I don’t think anything I do is beyond the capabilities of anyone willing to put in the effort and time. I believe my work can have some small contribution to the overall grand challenge of spreading scientific literacy. I see scientific reasoning as one of the many means available at our disposal to really overcome the barriers that hold back progress. I don’t mean just technological progress, but the shaping of a generation of critical thinkers who can really mold society in ways we can only begin to understand.

My aim is to help keep people’s curiosity alive and reshape their perspective on science to a more accessible and curiosity-driven inquiry. “Don’t let your schooling get in the way of your education”, as Twain said, but also don’t let any geographic or socio-economic factor get in the way of what you can do. I strongly believe that curiosity-driven research could produce dividends that are both unexpected and much needed going forward, since it allows passion to be at the forefront of the difficult but rewarding task of generating new knowledge.

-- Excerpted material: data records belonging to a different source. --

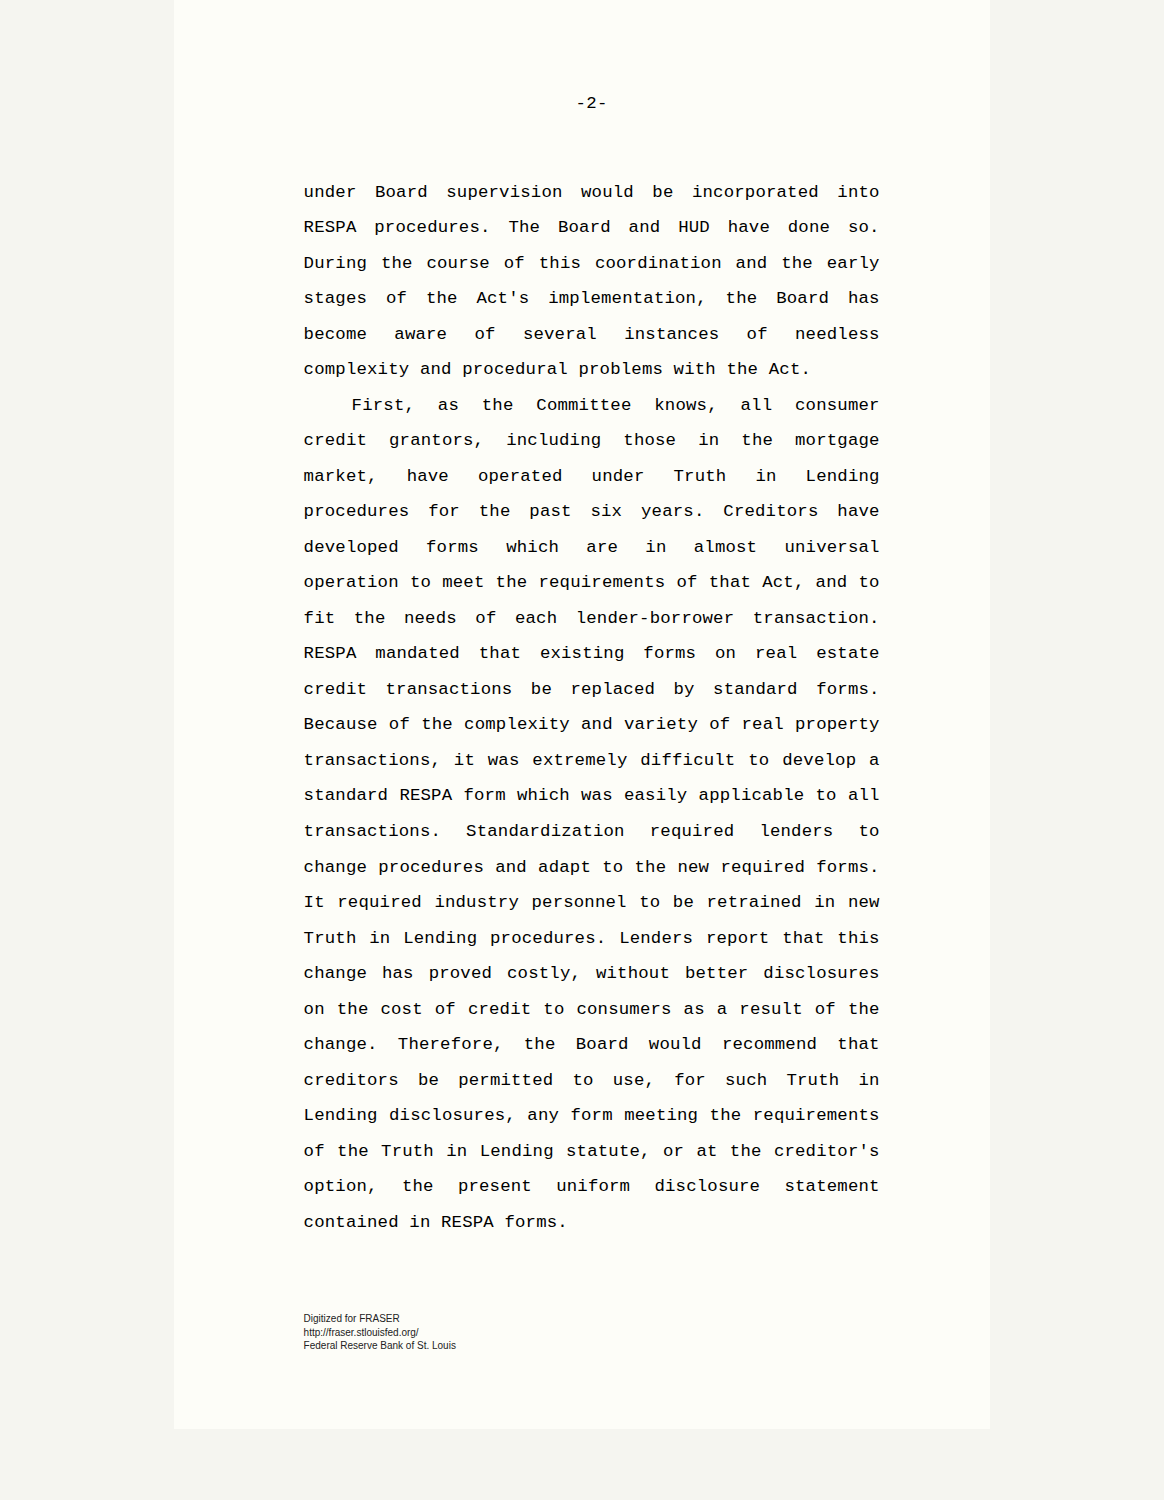-2-
under Board supervision would be incorporated into RESPA procedures. The Board and HUD have done so. During the course of this coordination and the early stages of the Act's implementation, the Board has become aware of several instances of needless complexity and procedural problems with the Act.
First, as the Committee knows, all consumer credit grantors, including those in the mortgage market, have operated under Truth in Lending procedures for the past six years. Creditors have developed forms which are in almost universal operation to meet the requirements of that Act, and to fit the needs of each lender-borrower transaction. RESPA mandated that existing forms on real estate credit transactions be replaced by standard forms. Because of the complexity and variety of real property transactions, it was extremely difficult to develop a standard RESPA form which was easily applicable to all transactions. Standardization required lenders to change procedures and adapt to the new required forms. It required industry personnel to be retrained in new Truth in Lending procedures. Lenders report that this change has proved costly, without better disclosures on the cost of credit to consumers as a result of the change. Therefore, the Board would recommend that creditors be permitted to use, for such Truth in Lending disclosures, any form meeting the requirements of the Truth in Lending statute, or at the creditor's option, the present uniform disclosure statement contained in RESPA forms.
Digitized for FRASER
http://fraser.stlouisfed.org/
Federal Reserve Bank of St. Louis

On a more personal note, I know there are plenty of shy people out there who won’t necessarily speak up about their curiosities, so working toward a more inclusive and inviting environment is just as important. As a society, I hope we can learn to embrace the different ways people learn and interact, so that no one feels left out. I know the struggle all too well, but if we all work together toward a more evenly distributed, collaborative future, there will eventually be a generation that has creativity and collaboration hardwired into them. The world may not need more humans but it certainly needs more humanity.

What’s next?

There will definitely be more tools on the horizon covering all of the things needed for a very basic molecular biology lab. In time I’d also like to dabble in other fields of science, since my passion is far from limited to biology alone. I am still learning and am in many ways a scientist-in-progress, so I can never be certain where I’ll end up next. Wherever my interests take me, I’ll be sure to document thoroughly and share my findings in case others of a similar mindset wish to join the fun!